Councilman Mike DuPont delivered his swan song after three terms, having been defeated by a Republican, Mike Whelan, who wasn’t yet born when the Democrats attained their current majority in 1990.

DuPont lost to Whelan, 971 to 968, in a low-turnout election that  that went into recount.

In his parting remarks, DuPont thanked a number of borough employees, including chief financial officer Eugenia Poulos, with whom he helped craft a series of budgets, including this year’s, which held the line on taxes for the first time in memory.

DuPont, who previously served a long stint on the zoning board, described himself to the audience as “someone who leaves you not sadly — I need to go home — but with great appreciation for the opportunity to serve.”

DuPont was first elected in 2006 on a ticket with Art Murphy, then an incumbent councilman, and Pasquale Menna, a longtime councilman who won the mayor’s seat he has held since then.

Whelan and running mate Mark Taylor are scheduled to take office at the annual borough government reorganization meeting scheduled for noon on Saturday, January 2. They’ll join fellow Republicans Cindy Burnham and Linda Schwabenbauer and Democrats Kathy Horgan and Ed Zipprich on the dais.

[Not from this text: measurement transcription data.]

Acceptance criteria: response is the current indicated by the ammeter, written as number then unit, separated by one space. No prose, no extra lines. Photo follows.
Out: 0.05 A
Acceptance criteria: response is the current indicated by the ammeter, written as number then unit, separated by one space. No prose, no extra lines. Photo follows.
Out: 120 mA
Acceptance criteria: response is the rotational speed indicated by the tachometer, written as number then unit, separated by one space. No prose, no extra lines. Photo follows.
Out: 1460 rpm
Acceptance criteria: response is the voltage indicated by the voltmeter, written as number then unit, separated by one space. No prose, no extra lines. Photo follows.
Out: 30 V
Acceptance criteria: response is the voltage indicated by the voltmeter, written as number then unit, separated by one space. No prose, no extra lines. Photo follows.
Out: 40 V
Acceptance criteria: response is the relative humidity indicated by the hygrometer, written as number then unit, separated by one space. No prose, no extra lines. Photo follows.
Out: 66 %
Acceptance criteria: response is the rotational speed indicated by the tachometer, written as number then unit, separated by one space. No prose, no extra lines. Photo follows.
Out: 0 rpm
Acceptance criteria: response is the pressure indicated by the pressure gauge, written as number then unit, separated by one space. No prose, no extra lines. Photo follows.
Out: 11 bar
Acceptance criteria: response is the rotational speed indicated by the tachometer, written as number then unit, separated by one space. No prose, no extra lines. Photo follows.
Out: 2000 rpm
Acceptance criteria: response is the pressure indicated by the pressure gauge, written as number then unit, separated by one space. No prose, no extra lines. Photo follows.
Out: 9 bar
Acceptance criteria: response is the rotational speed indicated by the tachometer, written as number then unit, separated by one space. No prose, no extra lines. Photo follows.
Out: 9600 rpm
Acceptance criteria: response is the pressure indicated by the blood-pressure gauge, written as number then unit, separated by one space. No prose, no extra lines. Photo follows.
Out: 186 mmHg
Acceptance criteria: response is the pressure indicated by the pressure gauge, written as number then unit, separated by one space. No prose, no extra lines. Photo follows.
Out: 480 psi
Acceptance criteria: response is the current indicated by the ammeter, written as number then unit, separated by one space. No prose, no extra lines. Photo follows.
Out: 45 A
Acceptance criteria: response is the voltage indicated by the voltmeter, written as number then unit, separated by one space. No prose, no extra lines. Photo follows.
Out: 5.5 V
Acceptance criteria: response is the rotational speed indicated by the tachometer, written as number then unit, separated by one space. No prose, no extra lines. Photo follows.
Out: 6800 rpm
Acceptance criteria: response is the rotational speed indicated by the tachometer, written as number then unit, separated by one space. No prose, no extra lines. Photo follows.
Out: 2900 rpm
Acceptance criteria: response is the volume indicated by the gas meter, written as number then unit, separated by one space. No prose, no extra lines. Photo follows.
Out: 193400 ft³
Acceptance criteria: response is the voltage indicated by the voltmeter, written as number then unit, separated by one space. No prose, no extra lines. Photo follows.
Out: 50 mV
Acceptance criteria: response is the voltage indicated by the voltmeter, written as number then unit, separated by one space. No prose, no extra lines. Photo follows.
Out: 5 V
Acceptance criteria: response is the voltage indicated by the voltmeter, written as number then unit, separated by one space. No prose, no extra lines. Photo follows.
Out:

Republicans will have control of the council, four votes to two, their first majority since 1989. As mayor, Menna votes on council matters only in the event of a tie.

Also departing was interim Councilwoman Sharon Lee, appointed to fill the vacancy created by Murphy’s resignation in August. Lee had previously served three terms on the council, before losing to Burnham in 2013. Her return marked the first time women constituted a council majority in the borough’s 107-year history.

Both DuPont and Menna left Wednesday’s meeting early, but not before the council approved yet another extension of a moratorium on fees paid by developers for parking shortfalls, a measure that has been credited as enabling the downtown’s comeback from the global debt crisis of 2008.

The moratorium was adopted in August, 2010, and has been repeatedly renewed, this time for 90 days. DuPont was alone among council members in pushing for another full-year renewal, an idea endorsed by Red Bank RiverCenter executive director Jim Scavone, who said it may have been the single most important factor in the business district’s bounceback from the recession.